[PATCH] D107897: [FuncSpec] Don't specialize function which are easy to inline

Chuanqi Xu via Phabricator via llvm-commits llvm-commits at lists.llvm.org
Wed Aug 11 19:33:48 PDT 2021


ChuanqiXu added a comment.

In D107897#2939299 <https://reviews.llvm.org/D107897#2939299>, @SjoerdMeijer wrote:

>> For spec2017int, this patch could reduce the number of specialized functions by 33%. Then the compile time didn't increase for every benchmark.
>
> Do you mean that with this new default of 100, we see less function specialising for SPEC2017?

Yes. And the improved benchmarks could still get the improvement.

In D107897#2939910 <https://reviews.llvm.org/D107897#2939910>, @snehasish wrote:

> I think this patch raises the question whether the pass today is running at the right place in the pipeline with respect to the inliner. To me it seems that either the cost modeling should leverage the InlineCost heuristics (rather than arbitrary constants tuned on SPEC) or specialize post-inlining where such decision-making may no longer be necessary. This is particularly important with the presence of PGO information which significantly affects inlining decisions. It would be appreciated if we could spend some time studying the impact of timing of the pass before committing to this direction.

Yes, this is the key question. Let me elaborate it more. The reason why we put this in the front of the inliner is that we could find opportunities to covert indirect call to direct call by function specialization. Then the inliner could make big benefit for that. And if we put function specialization after the inliner, we could only get the profit for constant passing.
BTW it looks like a common opportunity for me to convert indirect call to direct call since there are many functions being passed in actual codes. (Although the implementation for function specialization don't scale to be so powerful, that's our future direction).
So here is the decision point:

- Put function specialization in the front of the inliner.
  - We have the chance to convert indirect call to direct call.
  - There may be unuseful specialization which would be covered by the inliner. And this is what this patch tries to mitigate.
- Put function specialization in the back of the inliner.
  - We would miss the opportunity to convert indirect call to direct call.
  - We could avoid unuseful specialization totally.
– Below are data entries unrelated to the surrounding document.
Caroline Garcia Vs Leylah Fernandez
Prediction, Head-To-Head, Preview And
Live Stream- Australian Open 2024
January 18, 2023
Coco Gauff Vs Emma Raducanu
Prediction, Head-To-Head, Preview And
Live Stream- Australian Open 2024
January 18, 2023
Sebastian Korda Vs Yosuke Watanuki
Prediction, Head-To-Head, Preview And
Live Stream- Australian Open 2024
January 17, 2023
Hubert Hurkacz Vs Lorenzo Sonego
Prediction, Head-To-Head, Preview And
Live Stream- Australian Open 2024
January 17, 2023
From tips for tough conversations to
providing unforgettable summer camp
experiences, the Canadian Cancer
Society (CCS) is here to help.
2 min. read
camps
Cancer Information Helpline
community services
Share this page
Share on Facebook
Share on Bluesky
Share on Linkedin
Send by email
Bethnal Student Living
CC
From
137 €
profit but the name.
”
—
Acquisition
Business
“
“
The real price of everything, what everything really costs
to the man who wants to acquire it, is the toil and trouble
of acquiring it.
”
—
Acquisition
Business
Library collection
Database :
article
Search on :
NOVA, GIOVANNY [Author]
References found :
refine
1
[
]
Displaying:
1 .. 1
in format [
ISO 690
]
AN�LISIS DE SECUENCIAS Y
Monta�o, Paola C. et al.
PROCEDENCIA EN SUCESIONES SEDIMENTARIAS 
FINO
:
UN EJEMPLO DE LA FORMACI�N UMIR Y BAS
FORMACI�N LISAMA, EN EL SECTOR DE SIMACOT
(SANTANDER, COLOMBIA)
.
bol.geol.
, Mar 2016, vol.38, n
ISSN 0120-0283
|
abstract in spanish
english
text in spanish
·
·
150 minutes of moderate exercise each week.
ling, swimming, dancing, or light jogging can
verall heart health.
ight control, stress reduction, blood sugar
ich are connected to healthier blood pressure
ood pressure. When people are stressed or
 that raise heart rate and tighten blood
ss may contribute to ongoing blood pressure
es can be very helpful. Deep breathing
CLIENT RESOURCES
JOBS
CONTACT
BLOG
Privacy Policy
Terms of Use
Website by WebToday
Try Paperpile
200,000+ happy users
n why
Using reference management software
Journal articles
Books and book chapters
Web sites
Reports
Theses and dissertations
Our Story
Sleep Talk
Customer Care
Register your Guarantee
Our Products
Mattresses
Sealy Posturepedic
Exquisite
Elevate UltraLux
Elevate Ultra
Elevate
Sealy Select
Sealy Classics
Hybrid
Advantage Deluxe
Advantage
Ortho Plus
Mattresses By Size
>From my perspective, it looks **not bad** after we add heuristics (no-matter simple constant or inline cost) to avoid specializing functions which would be inlined finally. Since we get the optimization opportunity and avoid many unused specialization.

For this topic about pass order, I have a more crazy idea:
inliner --> function specializer --> inliner (may be a new inliner pass)
To avoid wasting the time, we could add special attribute in function specializer. And let the second inliner to decide whether or not to inline these functions. The second inliner is also responsible to remove the attributes.

But the question why I didn't implement this is : is it really much better than this simple patch? On the one hand, we need write much more codes and it means more compile time generally. On the other hand, would the generated code be so different?
The reason I prefer this patch is the simplicity and effectiveness in a degree.

> To me it seems that either the cost modeling should leverage the InlineCost heuristics (rather than arbitrary constants tuned on SPEC)

The InlineCost heuristics is for callsites instead of functions. If we decide to use InlineCost as a filter, we need run InlineCost for every callsite with constant parameter. It looks expensive to me since the calculation of InlineCost is not simple actually. And the estimation for functions is much cheaper.